Dance Dance Revolution
Cathy Park Hong - 2007
Cathy Park Hong's passionate and artful poem sequence weaves an ultimately revitalizing dialogue on shared experience in a globalized world, using language as subversion and disguise.
Splay Anthem
Nathaniel Mackey - 2006
Divided into three sections—"Braid," "Fray," and "Nub" (one referent Mackey notes in his stellar Introduction: "the imperial, flailing republic of Nub the United States has become, the shrunken place the earth has become, planet Nub")—Splay Anthem weaves together two ongoing serial poems Mackey has been writing for over twenty years, "Song of the Andoumboulou" and "Mu" (though "Mu no more itself / than Andoumboulou").In the cosmology of the Dogon of West Africa, the Andoumboulou are progenitor spirits, and the song of the Andoumboulou is a song addressed to the spirits, a funeral song, a song of rebirth. "Mu," too, splays with meaning: muni bird, Greek muthos, a Sun Ra tune, a continent once thought to have existed in the Pacific. With the vibrancy of a Mira painting, Mackey's poems trace the lost tribe of "we" through waking and dreamtime, through a multitude of geographies, cultures, histories, and musical traditions, as poetry here serves as the intersection of everything, myth's music, spirit lift.
Poeta En San Francisco
Barbara Jane Reyes - 2005
Asian American Studies. POETA EN SAN FRANCISCO is the winner of the highly prestigious James Laughlin Award for 2005, awarded annually from the Academy of American Poetry and the only prize for a second book of poetry in the United States.
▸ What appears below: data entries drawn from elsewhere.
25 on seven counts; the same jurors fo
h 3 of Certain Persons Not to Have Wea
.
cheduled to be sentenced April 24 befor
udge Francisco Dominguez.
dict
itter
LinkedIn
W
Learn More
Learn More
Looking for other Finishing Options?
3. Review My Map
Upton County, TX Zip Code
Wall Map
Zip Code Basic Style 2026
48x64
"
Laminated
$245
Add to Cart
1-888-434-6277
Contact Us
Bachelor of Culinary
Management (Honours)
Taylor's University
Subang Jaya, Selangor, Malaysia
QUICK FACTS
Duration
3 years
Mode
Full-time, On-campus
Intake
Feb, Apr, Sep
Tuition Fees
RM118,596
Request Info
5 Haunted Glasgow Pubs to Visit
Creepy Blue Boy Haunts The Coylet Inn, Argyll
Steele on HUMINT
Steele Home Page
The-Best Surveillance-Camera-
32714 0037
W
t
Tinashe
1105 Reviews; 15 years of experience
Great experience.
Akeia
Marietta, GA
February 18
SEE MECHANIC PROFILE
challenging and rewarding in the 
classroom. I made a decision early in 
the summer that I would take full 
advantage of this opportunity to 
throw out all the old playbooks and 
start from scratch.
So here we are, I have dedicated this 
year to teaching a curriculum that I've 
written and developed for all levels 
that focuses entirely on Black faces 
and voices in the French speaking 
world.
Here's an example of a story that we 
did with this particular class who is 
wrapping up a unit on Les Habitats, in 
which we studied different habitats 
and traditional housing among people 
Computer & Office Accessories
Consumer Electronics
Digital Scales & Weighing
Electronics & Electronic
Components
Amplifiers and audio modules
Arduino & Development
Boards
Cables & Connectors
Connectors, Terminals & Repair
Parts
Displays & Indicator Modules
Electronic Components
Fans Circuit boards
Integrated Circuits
Although Reyes' first book was not as widely known as the first book of many of the other eligible poets, the judges nevertheless courageously chose this risky, radical, and deserving second book put out by an energetic but very small publisher. Reyes received her undergraduate education at UC Berkeley, where she also served as Editor-in-Chief of the Filipino American literary publication Maganda. Her work has been nominated for a Pushcart Prize. Her first book, Gravities of Center, was published by Arkipelago Books (SF) in 2003.